In the wake of these playground-style politics, centred so undeniably on the desires of the political elite as opposed to those of the people, a significant amount of resistance may be expected from the population. Yet amongst the vast majority of Bangladeshis, this is not the case. Millions of supporters continue to back one party or the other, as loyalty to the founding fathers of this young, proudly nationalist country still pervades in spite of the faults of their successors. Unfortunately this allegiance, along with a lack of a viable alternative, has left the country in a political stalemate for over twenty years. In addition, Bangladesh’s neighbours and overseas partners are either unwilling or unable to interfere. Foreign calls for compromise have fallen on deaf ears, in spite of Bangladesh’s heavy economic dependency on the export trade. So what can be done to stop the “battling begums”?
As controversial as it may sound, it has often been suggested that a military-backed government would be Bangladesh’s salvation, especially considering that the most recent military-assisted caretaker government (CTG) of 2007-2008 enjoyed strong support both within Bangladesh and abroad. The CTG stopped violent anti-government demonstrations and made bold efforts to deal with the corruption and rivalry that have blighted Bangladeshi politics for almost twenty-five years. They also made huge reforms to the electoral system by introducing photographic voter ID cards. However, they were unable to establish changes in policy and attitudes that would be sustained after the election of a new government, and their efforts to control Zia and Hasina were not great enough to prevent them coming back to power. Yet with more time and the support of the population and foreign powers, such a government could make a real difference.
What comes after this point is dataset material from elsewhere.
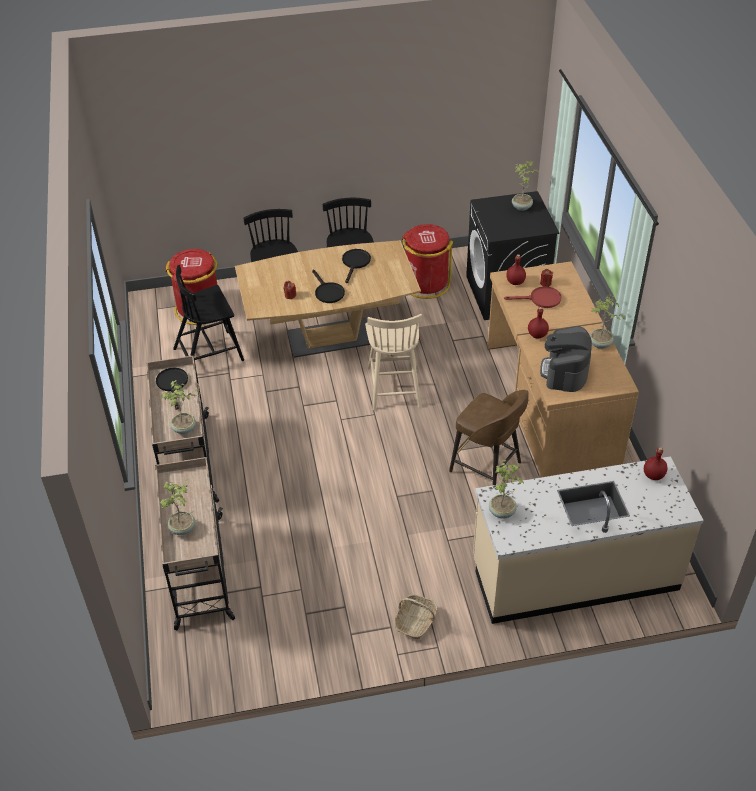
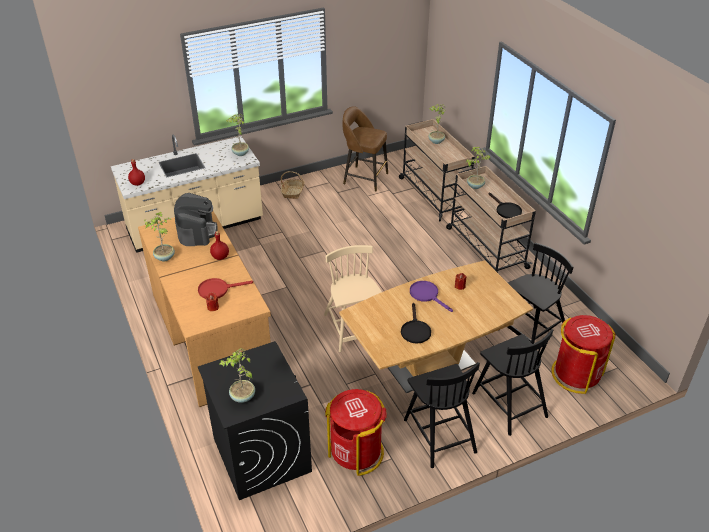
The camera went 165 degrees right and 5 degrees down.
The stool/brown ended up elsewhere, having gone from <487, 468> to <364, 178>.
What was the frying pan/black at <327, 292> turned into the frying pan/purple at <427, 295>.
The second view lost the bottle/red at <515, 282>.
Many are hesitant to support the idea of a military-backed government due to the potential reaction from foreign powers. Currently, the country’s Chief General states that his army has no political ambitions, perhaps out of fear that the army would stop receiving the funding it currently gets from the UN for its contribution of Peacekeeping forces (Bangladesh sends more troops to the UN Peacekeeping Forces than any other country in the world.) However, the nation’s entire political system is desperately in need of drastic reform by a strong entity that can ensure sustainable change. In the absence of a viable political alternative, the Bangladeshi army is perhaps the only body that retains the strength and authority required to provide some much-needed stability to the struggling nation. In order to please all parties, a civilian government supported actively by the military would be the best course of action. However, with tensions rising in Dhaka, it appears that this will not be possible unless the army steps in to end this bitter tug-of-war once and for all.